I felt worthless and undesirable at that last job, as if no one would want to hire me again. It wasn't me, though; it was that the job was just a terrible fit. Turns out, I'm actually competent and people appreciate me and my ability to contribute when I'm actually set up to do what I'm good at in a place that values my skills! That part is so important to internalize: it's not that you're objectively terrible, it's that your current job is objectively terrible for you. Like finding the right clothes: you're body is not wrong or bad, it's that the clothes you're trying on are a poor fit for your body. Light bulb moment. You are capable and employable, it just needs to be somewhere else than where you're currently at. So go somewhere else and find your better fit! It's out there, you just haven't been hired for it yet.

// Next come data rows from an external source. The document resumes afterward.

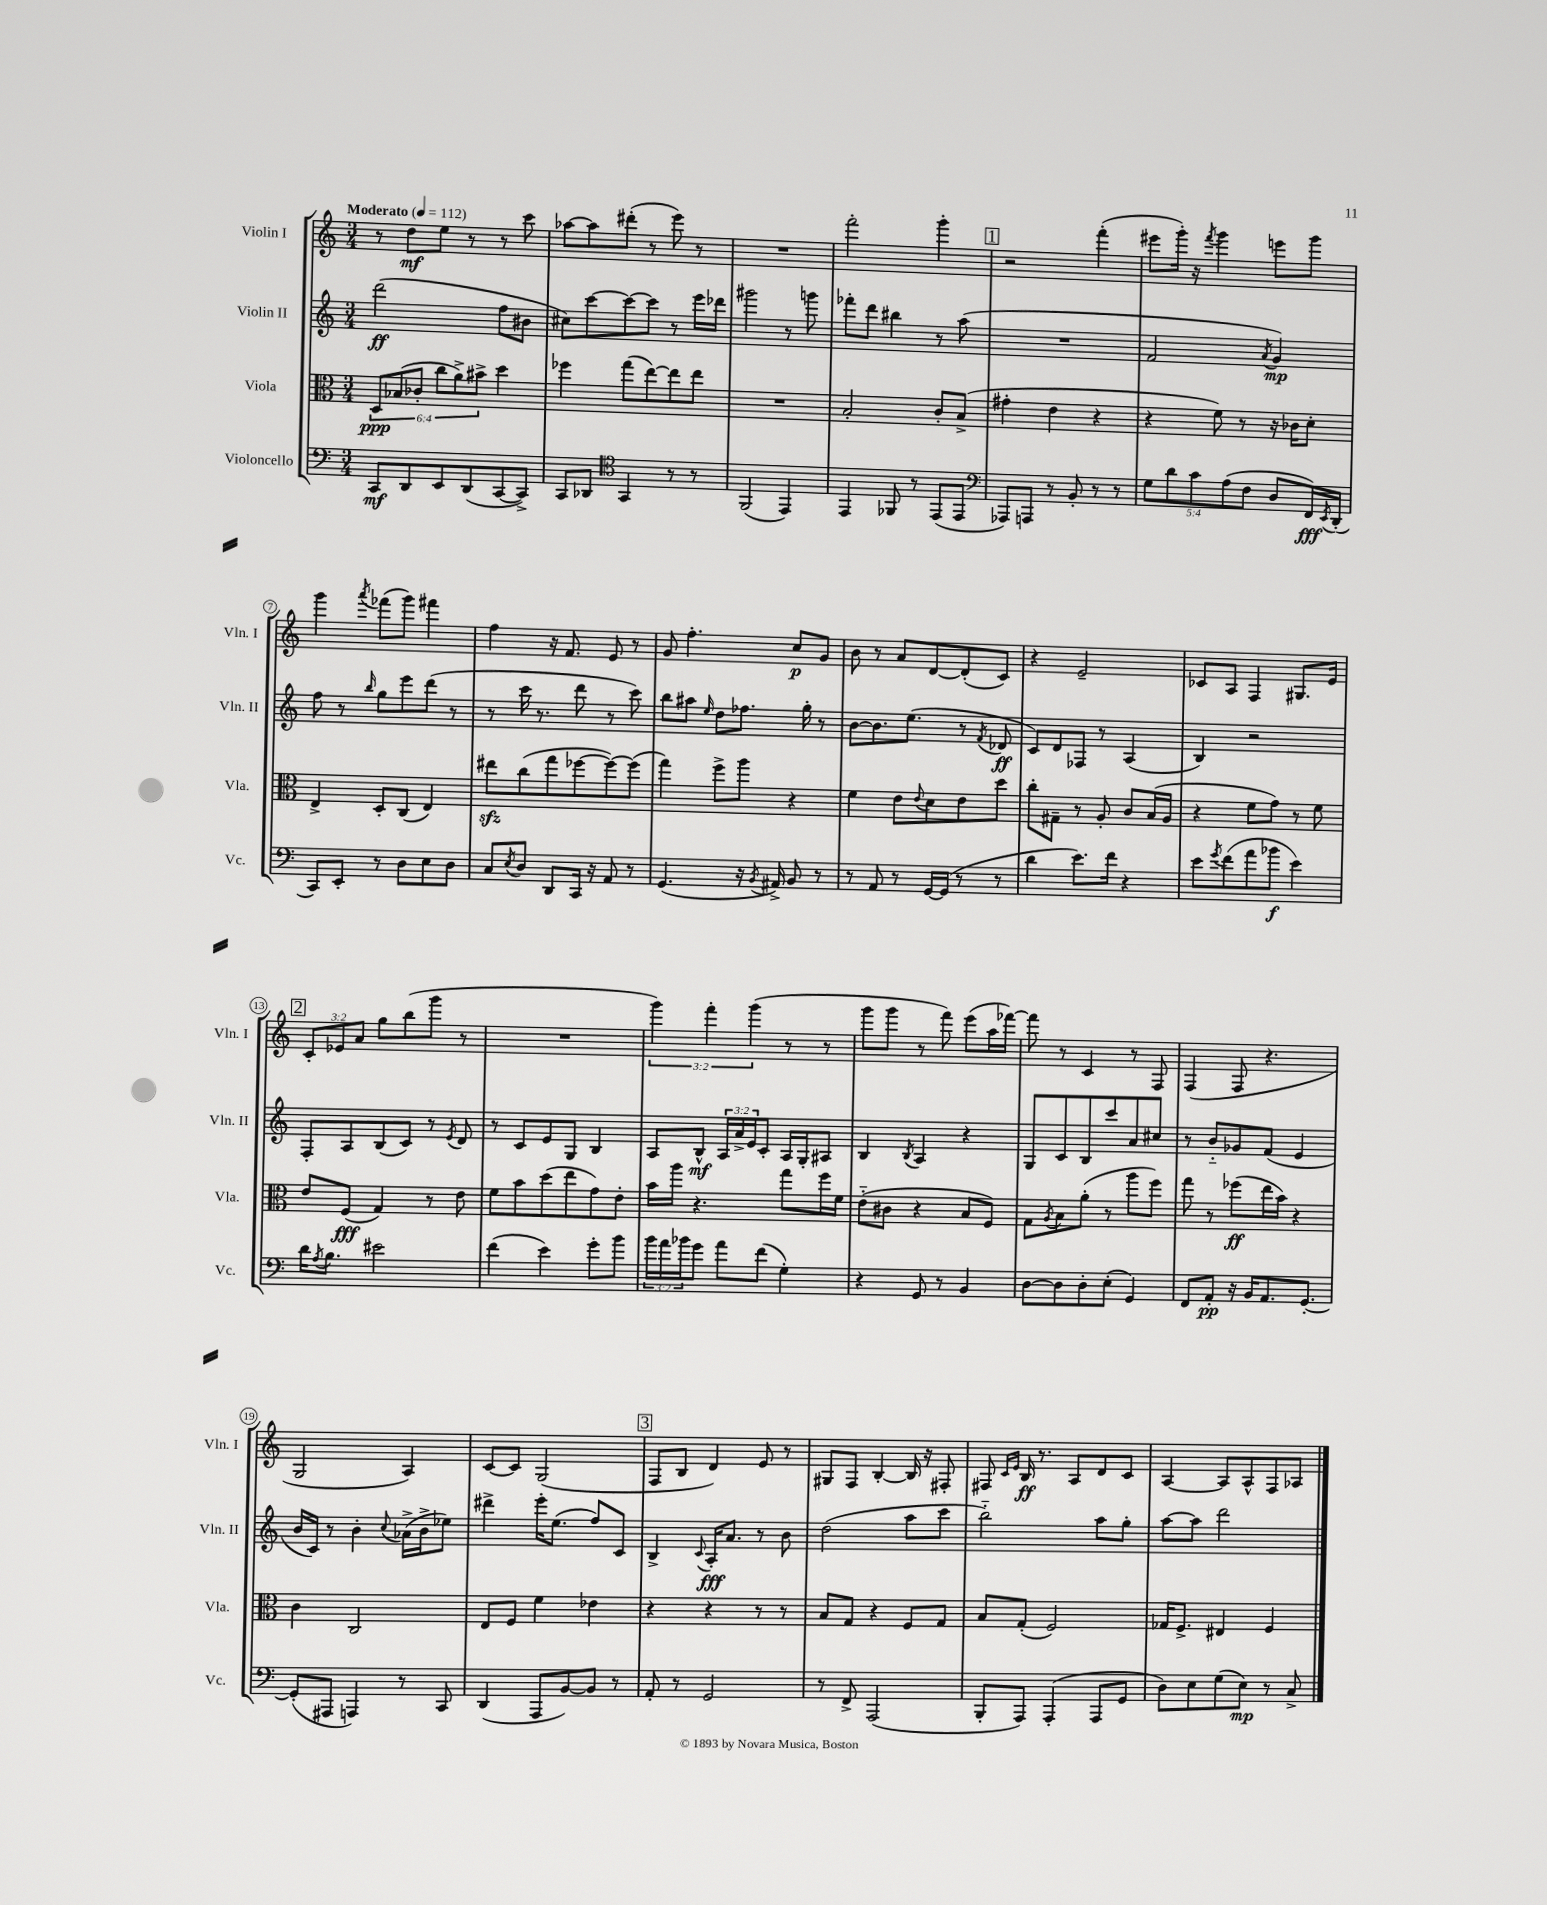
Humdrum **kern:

**kern	**kern	**kern	**kern
*staff4	*staff3	*staff2	*staff1
*clefF4	*clefC3	*clefG2	*clefG2
*k[]	*k[]	*k[]	*k[]
*M3/4	*M3/4	*M3/4	*M3/4
*MM112	*MM112	*MM112	*MM112
8CC/L	12D/L	(2ddd\	8r
.	(12B-/	.	.
8DD/	.	.	8dd\L
.	12c-'/J	.	.
8EE/	12cc\L	.	8ee\J
.	12a^\)	.	.
(8DD/	.	.	8r
.	12b#^\J	.	.
[8CC/	4dd\	8ff\L	8r
8CC^/]J)	.	8b#\J	8ccc\
=	=	=	=
8CC/L	4ff-\	8cc#\L)	[8aa-\L
8DD-/J	.	[8ccc\	8aa-\]
*clefC4	*	*	*
4GG/	(8gg\L	8ccc\_	(8ddd#'\J
.	[8ee\)	8ccc\]J	8r
8r	8ee\]	8r	8eee\)
8r	8ee\J	16eee\LL	8r
.	.	16ddd-\JJ	.
=	=	=	=
(2FF/	2.r	2ggg#\	2.r
4EE/)	.	8r	.
.	.	8ggg\	.
=	=	=	=
4EE/	2B'/	8fff-'\L	2fff'\
.	.	8ddd\J	.
8FF-/	.	4bb#\	.
8r	.	.	.
(8EE/L	8c'/L	8r	4ggg'\
8EE/J	(8B^/J	(8aa\	.
=	=	=	=
*clefF4	*	*	*
8AAA-/L)	4g#'\	2.r	2r
8AAA/J	.	.	.
8r	4e\	.	.
8BB'/	.	.	.
8r	4r	.	(4fff'\
8r	.	.	.
=	=	=	=
10G\L	4r	2f/	8eee#\L
10d\	.	.	.
.	.	.	16ggg'\Jk)
.	.	.	16r
10c\	.	.	.
.	.	.	8qfff/
.	8f\)	.	4ggg\
(10A\	.	.	.
.	8r	.	.
10F\J	.	.	.
.	.	8qa/	.
8D/L	16r	4g/)	8eee\L
.	16c-\LK	.	.
16FF/L)	8d'\J	.	8ggg\J
8qEE/	.	.	.
(16DD'/JJ	.	.	.
=	=	=	=
8CC/L)	4E^/	8ff\	4ggg\
8EE'/J	.	8r	.
.	.	16qqbb/	8qaaa/
8r	8D'/L	8gg\L	(8fff-\L
8D\L	(8C/J	8eee\	8ggg\J)
8E\	4E/)	(8ddd\J	4fff#\
8D\J	.	8r	.
=	=	=	=
8C/L	8ee#\L	8r	4ff\
8qE/	.	.	.
8D/J	(8cc\	16ccc\	.
.	.	8.r	.
8DD/L	8gg\	.	16r
.	.	.	8.f/
16CC/Jk	[8ff-\	8ddd\	.
16r	.	.	.
8AA/	8ff-\_)	8r	8e/
8r	(8ff-\]J	8ccc\)	8r
=	=	=	=
(4.GG/	4gg\)	8bb\L	8g/
.	.	8aa#\J	4.ff'\
.	.	16qqee/	.
.	8ff^\L	8dd\L	.
16r	8aa\J	8.ff-\J	.
8qBB/	.	.	.
16AA#^/)	.	.	.
8BB/	4r	.	8cc/L
.	.	16gg'\	.
8r	.	8r	8g/J
=	=	=	=
8r	4f\	[8b\L	8b\
8AA/	.	8.b\]	8r
8r	8e\L	.	8a/L
.	.	(8.ee\J	.
.	8qqe/	.	.
[16GG/LL	8d\	.	[8d/
(16GG/]JJ	.	.	.
8r	8e\	8r	(8d'/]
.	.	8qf/	.
8r	8dd\J	8d-/	8c/J)
=	=	=	=
4d\	8cc'\L	8c/L)	4r
.	8G#~\J	8d/	.
8.e\L)	8r	8F-/J	2e~/
.	8A'/	8r	.
16f\Jk	.	.	.
4r	8c/L	(4A/	.
.	(16B/L	.	.
.	16A/JJ	.	.
=	=	=	=
8e\L	4r	4B/)	8c-/L
8qg/	.	.	.
(8f\	.	.	8A/J
8a\	8f\L	2r	4F/
8b-\J	8g\J)	.	.
4e\)	8r	.	8.G#/L
.	8f\	.	.
.	.	.	16e/Jk
=	=	=	=
16d\LK	8e/L	8F'/L	12c'/L
8qA/	.	.	.
8.B\J	.	.	.
.	.	.	12e-/
.	(8F/J	8A/	.
.	.	.	12a/J
2e#\	4G/)	(8B/	8gg\L
.	.	8c/J)	(8bb\
.	8r	8r	8ggg\J
.	.	8qe/	.
.	8e\	8d/	8r
=	=	=	=
(4f\	8f\L	8r	2.r
.	8b\	8c/L	.
4e\)	(8dd\	8e/	.
.	8ee\	8G/J	.
8g'\L	8g\)	4B/	.
8b\J	8e'\J	.	.
=	=	=	=
24b\LL	16b\LL	8A/L	6ggg\)
24a\	.	.	.
.	16aa\JJ	.	.
24b-\J	.	.	.
8g\J	4.r	8B^^/J	.
.	.	.	6fff'\
8a\L	.	24A/LL	.
.	.	24a^/	.
.	.	24e/J	(6ggg\
(8f\J	.	8c'/J	.
4G'\)	8gg\L	16A/LL	8r
.	.	16G'/J	.
.	16ff\L	8A#/J	8r
.	16f\JJ	.	.
=	=	=	=
4r	(8e'~\L	4B/	8ggg\L
.	8c#\J	.	8ggg\J
.	.	8qB/	.
8GG/	4r	4A/	8r
8r	.	.	8fff\)
4BB/	8B/L	4r	(8eee\L
.	8F/J)	.	16aa\L
.	.	.	[16fff-\JJ)
=	=	=	=
[8D\L	8G\L	8G/L	8fff-\]
.	8qA/	.	.
8D\]	8B\	8c/	8r
8D'\	(8a'\J	8B/	4c/
(8E'\J	8r	8ccc/	.
4GG/)	8aa\L	8a/	8r
.	8ff\J)	8cc#/J	8F/
=	=	=	=
8FF/L	8gg\	8r	(4F/
8AA'/J	8r	8b'~/L	.
16r	(8ff-\L	8g-/	8F/
16BB/LK	.	.	.
8.AA/	16ee\L	(8f/J	4.r
.	16b\JJ)	.	.
.	4r	4e/	.
[8.GG'/J	.	.	.
=	=	=	=
(8GG'/]L	4c\	16b/LL	2G/
.	.	16c/JJ)	.
8AAA#/J	.	8r	.
4AAA/)	2C/	4b'\	.
.	.	8qqcc/	.
8r	.	(16a-^\LL	4A/)
.	.	16b^\J	.
8CC/	.	8ee-\J)	.
=	=	=	=
(4DD/	8E/L	4ddd#^\	[8c/L
.	8F/J	.	8c/]J
8AAA/L	4f\	16eee'\LK	(2G/
.	.	(8.ee\J	.
[8BB/)	.	.	.
8BB/]J	4e-\	8ff/L)	.
8r	.	8c/J	.
=	=	=	=
8AA'/	4r	4B^/	8F/L
8r	.	.	8B/J
.	.	8qqc/	.
2GG/	4r	16A'/LK	4d/)
.	.	8.a/J	.
.	8r	8r	8e/
.	8r	8b\	8r
=	=	=	=
8r	8B/L	(2dd\	8G#/L
8FF^/	8G/J	.	8F/J
(2AAA/	4r	.	[4B'/
.	8F/L	8aa\L	16B/]
.	.	.	16r
.	8G/J	8ccc\J	8F#'/
=	=	=	=
8BBB'/L	8B/L	2bb'~\)	8F#/
.	.	.	16qqc/LL
.	.	.	16qqe/JJ
8AAA/J)	(8G'/J	.	16B/
.	.	.	8.r
(4AAA'/	2F/)	.	.
.	.	.	8A/L
8AAA/L	.	8aa\L	8d/
8GG/J	.	8gg'\J	8c/J
=	=	=	=
8D\L)	16G-/LK	[8aa\L	[4A/
.	8.F^/J	.	.
8E\	.	8aa\]J	.
(8G\	4E#/	2ddd\	8A/]L
8E\J)	.	.	8A^^/
8r	4F/	.	8F/
8C^/	.	.	8A-/J
==	==	==	==
*-	*-	*-	*-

It's incredible how different I feel these days interviewing for a company that actually wants what I have to offer. It's like night and day and yet I didn't change at all (I mean, I did a little, but not fundamentally so). Even the job functions are similar and the industry is the same, and yet my day-to-day will be worlds apart from that previous job that I almost can't believe it. In my case, despite all the similarities, it's because the companies themselves and the philosophy of the management are so different.

It sounds like you already know what is and isn't a good fit for you. Take it one day at a time and put yourself out there to find that right fit for you!
posted by Goblin Barbarian at 4:49 PM on August 21, 2021 [4 favorites]


I went from digital marketing consulting to financial analysis. I was getting really tired of dealing with constantly changing algorithms and ad styles. My friend mentioned he had a financial data management issue at his company and I offered to help out part time to get it sorted. I had no real in-depth accounting skills, but I'm a quick learner, and assumed I could probably figure it out as I went along. Well, its 3 years later, I'm a full time salaried employee making $20k more than at my marketing gig. I love the company I work for, and I actually enjoy my job. It has challenging aspects, enough to be interesting, but not so much that I get stressed out. Theres lots of room for advancement in the field, and interesting areas to specialize or expand into. If you told me 10 years ago that i would be working for a CFO and enjoying it, i would never have believed you.

So stay open to things, even if they seem boring or too hard, or whatever. You never know when you'll discover a previously unknown interest or aptitude.